Davis Inman: Gear and Business editor (2008-2011); Contributing editor (2012-2013)
A great memory from my years at American Songwriter involved writing a feature story on rock music in Nashville in the 1960s and ’70s.
I think the idea for the story came from senior editor Michael Kosser and his close relationship with Nashville songwriter Curly Putman, on whose farm Paul McCartney stayed in the early ’70s, when he was in town working on songs like “Junior’s Farm” and “Sally G.”
A few years ago, Nashville was starting to be seen as a creative community beyond country music. The other editors and I were interested in getting to the roots of Nashville’s outsider culture, and though we knew Nashville had a burgeoning garage-rock scene in the ’60s, we wondered what attracted the era’s biggest stars to the city in rock music’s heyday; and how those artists were received socially in the Nashville of the time.

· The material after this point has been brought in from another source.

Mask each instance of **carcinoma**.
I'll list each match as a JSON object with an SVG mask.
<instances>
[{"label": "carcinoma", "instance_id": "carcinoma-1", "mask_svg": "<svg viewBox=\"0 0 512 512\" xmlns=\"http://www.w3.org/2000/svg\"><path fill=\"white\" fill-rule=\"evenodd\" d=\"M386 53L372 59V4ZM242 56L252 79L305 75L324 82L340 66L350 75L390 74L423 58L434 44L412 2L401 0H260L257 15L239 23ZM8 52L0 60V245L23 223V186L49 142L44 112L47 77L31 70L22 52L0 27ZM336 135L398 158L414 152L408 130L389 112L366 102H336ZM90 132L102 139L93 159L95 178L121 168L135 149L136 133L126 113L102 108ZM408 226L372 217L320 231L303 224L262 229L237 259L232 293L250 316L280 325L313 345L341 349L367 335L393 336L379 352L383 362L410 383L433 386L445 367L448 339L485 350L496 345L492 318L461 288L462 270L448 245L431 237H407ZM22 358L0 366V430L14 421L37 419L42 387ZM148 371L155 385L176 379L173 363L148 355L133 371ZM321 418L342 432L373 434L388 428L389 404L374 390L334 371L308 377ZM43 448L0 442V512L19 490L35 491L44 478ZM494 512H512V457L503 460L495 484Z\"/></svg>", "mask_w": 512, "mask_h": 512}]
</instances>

It seemed like the story could go in a number of directions, but one obvious place to start was with Bob Dylan’s trip to Nashville to finish recording Blonde On Blonde in 1966. I started asking around for people to talk to and Charlie McCoy’s name came up. McCoy, a Nashville multi-instrumentalist, had been in New York the previous year and sat in on Dylan’s “Desolation Row.” I tracked down McCoy and called him up. He vividly recalled the Dylan sessions. Here’s how McCoy described the night they recorded “Rainy Day Women # 12 & 35,” on which he played trumpet: “Two takes and that was it. All the noise on the record was actually all the musicians screaming and hollering. [Dylan] told us to act like it’s a party. So everybody who didn’t have a horn in his mouth was shouting.”

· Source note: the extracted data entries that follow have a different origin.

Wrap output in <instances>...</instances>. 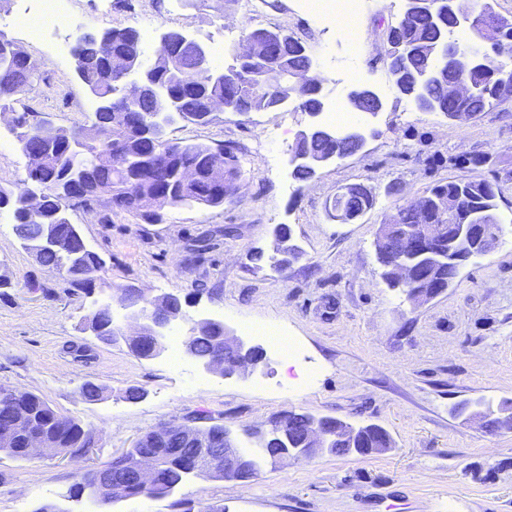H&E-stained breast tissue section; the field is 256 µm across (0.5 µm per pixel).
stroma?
Here are the masks:
<instances>
[{
  "label": "stroma",
  "instance_id": "1",
  "mask_svg": "<svg viewBox=\"0 0 512 512\" xmlns=\"http://www.w3.org/2000/svg\"><path fill=\"white\" fill-rule=\"evenodd\" d=\"M404 0H368L360 21L357 82L385 99L378 116L359 123L370 136L361 151L294 179L290 155L312 118L295 103L265 112H212L209 123L176 121L170 139L224 146L243 166L239 194L220 207H163V221L146 223L101 197L71 204L68 213L105 261L92 293L70 285L25 250L0 212V386L30 392L92 432L85 457L45 452L14 459L0 452V512H100L74 499L72 486L88 469L112 461L136 439L166 423L199 425L209 418L239 433L288 411L334 416L386 429L392 450L370 456L324 455L265 465L246 481L193 478L170 498L127 497L110 512H173L188 498L227 512H512V432L487 433L464 424L457 403L512 399V97L466 121L417 111L392 87L384 58L387 33ZM25 0H0V38L37 65L30 90L0 116V187L30 188L15 117L76 128L89 121L92 99L74 73L72 56L56 58L15 18ZM76 26L59 32L131 27L154 59L158 34L184 30L220 49L216 69L244 29L281 27L305 42L325 78L324 98L346 103L351 87L336 31L312 26L298 0H263L260 14L243 0L227 11L215 0H74ZM486 179L500 191L505 234L492 254L472 259L454 285L412 305L381 278L374 239L379 224L436 183ZM352 185L373 189L374 204L343 223L329 210ZM291 229L300 259L273 264L276 225ZM119 288L150 296L179 295L185 317L165 333L153 359L124 342L105 344L82 323ZM215 318L265 358L231 377L206 372L184 353L191 320ZM253 323L276 325L301 347L283 372L285 355L249 334ZM106 388L102 401L81 394L85 381ZM143 390L130 402L128 388Z\"/></svg>",
  "mask_w": 512,
  "mask_h": 512
}]
</instances>
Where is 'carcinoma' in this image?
I'll return each instance as SVG.
<instances>
[{
	"label": "carcinoma",
	"instance_id": "obj_1",
	"mask_svg": "<svg viewBox=\"0 0 512 512\" xmlns=\"http://www.w3.org/2000/svg\"><path fill=\"white\" fill-rule=\"evenodd\" d=\"M452 21L449 12L438 7L433 11L423 9L411 13L390 29L388 42L392 45L413 44L416 52L402 62L408 71H420L429 64V55L433 40ZM502 31V38L494 46L499 54L512 57V19L496 16ZM112 49L103 54L98 40L92 34L78 39V54L74 57L75 68L84 75L83 85L93 88L102 97L118 99L122 96L119 75L142 60L140 36L133 28H112L108 30ZM263 33L274 42L272 62L288 71L300 70L306 60L305 44L294 34L282 28L265 29ZM200 58L196 48L185 44L174 55L165 49L157 51L154 77L175 101L176 116L193 122L198 112L206 108L213 100L235 98L232 111L260 112L277 108V94L266 95L253 86V75L260 66L252 61H244L237 67L227 68L220 80L209 81L198 72ZM26 70L23 58L18 57L0 67V103L7 102L17 95L12 75ZM473 86L471 97L454 103L446 102L441 89L434 87L430 93L435 97L439 110L448 115L452 112H483L493 104L512 95V70L493 74L476 71L469 75ZM298 108L305 112H315L321 107L317 87L303 83L295 89ZM155 104L149 103L130 112L131 119L125 123L112 122V113L107 110H95L90 122L77 129L45 127L39 121L30 124L22 121L18 134L20 150L29 149L43 157V163L35 177L44 187L45 195L42 210L37 218H29L22 210L21 194L0 188V211L8 210L12 214L13 232L22 242H35L40 239L49 225L59 227L60 247L40 254L38 261L70 280L73 287L92 292L91 285L96 274L102 268L101 257L91 251L83 250V245L73 237L68 228L70 218L66 202L70 201L69 192H60L57 186L67 184L81 195L84 202L106 196L117 207L138 214L148 224H157L162 215L152 211V199L158 195L169 197L168 206L209 207L224 205V201L237 196L242 179V169L238 157L231 151H224V169L222 185L211 182L208 167L209 154L213 147L206 144H184L170 141L157 135L151 121ZM118 151L112 156L109 166H95L93 155L108 152L112 147ZM335 146L321 138H309L295 143L294 150L301 154L315 156L329 153ZM196 169L198 181L181 183L176 172L182 167ZM445 195L457 210V219L474 221L475 217L490 213L496 217V223H502L499 217L497 185L487 180L466 182L448 181L430 188L419 197L423 209L427 210L436 224L448 223V215L437 210L435 200ZM401 219L397 223L387 221L379 225L376 238L401 240L415 223V216L406 210L400 211ZM417 273L426 274L434 283L448 285V244L441 242L433 250V256L418 260ZM85 326L103 330L101 339L105 343L117 341L120 328L114 323L112 303L107 301L86 318ZM193 352L200 358L224 350V326L211 324L195 337ZM229 363L251 360L260 363L263 350L252 347L242 353L224 355ZM28 425L37 421L40 425L53 423L58 427L55 433L57 446L70 451L81 452L94 446L91 432L86 431L75 419L58 414L42 398L33 393L13 395L10 390L0 388V429L15 426L16 421ZM368 447L384 453L394 445L393 438L383 428L366 430ZM151 439L150 447L160 467V484L152 489L144 487L129 475H121L125 496L167 497L185 484L194 473L185 462L195 457L192 441L176 434L172 437H160L155 431L146 433ZM260 455L252 464L263 459L274 460L280 457L282 444L274 438L260 442ZM87 496L101 507L109 505L106 492L94 480L86 475L79 478L73 486L72 497L79 499ZM171 507L178 512H226L222 506L198 505L193 509L191 501L178 499Z\"/></svg>",
	"mask_w": 512,
	"mask_h": 512
}]
</instances>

But the enigmatic songwriter left more questions than answers, according to McCoy, who played on John Wesley Harding the following year and Nashville Skyline in 1969, both of which were recorded in Nashville. “I spent three albums trying to figure it out and I never did figure it out,” said McCoy. “Whether [Dylan] liked [recording in Nashville] or not I have no idea, but they were three of the biggest albums of his career.”

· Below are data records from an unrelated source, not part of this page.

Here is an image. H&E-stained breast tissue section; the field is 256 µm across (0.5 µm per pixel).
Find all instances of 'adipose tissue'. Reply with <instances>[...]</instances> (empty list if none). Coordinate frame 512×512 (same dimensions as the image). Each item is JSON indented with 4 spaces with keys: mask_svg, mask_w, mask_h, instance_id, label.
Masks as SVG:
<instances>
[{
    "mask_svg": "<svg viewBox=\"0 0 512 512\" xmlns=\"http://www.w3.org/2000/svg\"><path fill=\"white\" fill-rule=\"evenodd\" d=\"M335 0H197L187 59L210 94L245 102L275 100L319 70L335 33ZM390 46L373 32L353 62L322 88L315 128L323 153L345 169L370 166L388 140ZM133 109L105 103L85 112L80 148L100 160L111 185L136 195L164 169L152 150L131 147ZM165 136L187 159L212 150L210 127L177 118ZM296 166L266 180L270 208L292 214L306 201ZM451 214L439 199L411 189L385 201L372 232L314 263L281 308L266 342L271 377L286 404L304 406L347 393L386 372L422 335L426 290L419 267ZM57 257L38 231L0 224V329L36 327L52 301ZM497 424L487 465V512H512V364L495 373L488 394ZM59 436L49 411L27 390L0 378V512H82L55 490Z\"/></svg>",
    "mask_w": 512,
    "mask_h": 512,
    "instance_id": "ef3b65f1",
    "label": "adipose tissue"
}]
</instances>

Another enigmatic rock star who found inspiration in Music City was Neil Young. For that part of the story, I contacted Norbert Putnam, a co-owner of Quadraphonic Studios, where Young recorded Harvest in 1971. Putnam recalled the scene around Young during the time he spent in Nashville, which included musicians like Linda Ronstadt and James Taylor, producer Elliot Mazer and one of Young’s lifelong musical partners, pedal steel guitarist Ben Keith, who had died a few months before I began working on the story. The way Keith played on songs like “Out On The Weekend” made a big impact on me. Keith, a Nashville session man who played on Patsy Cline’s “I Fall To Pieces” in 1961, seemed emblematic of the old Nashville colliding with a new generation of rock musicians.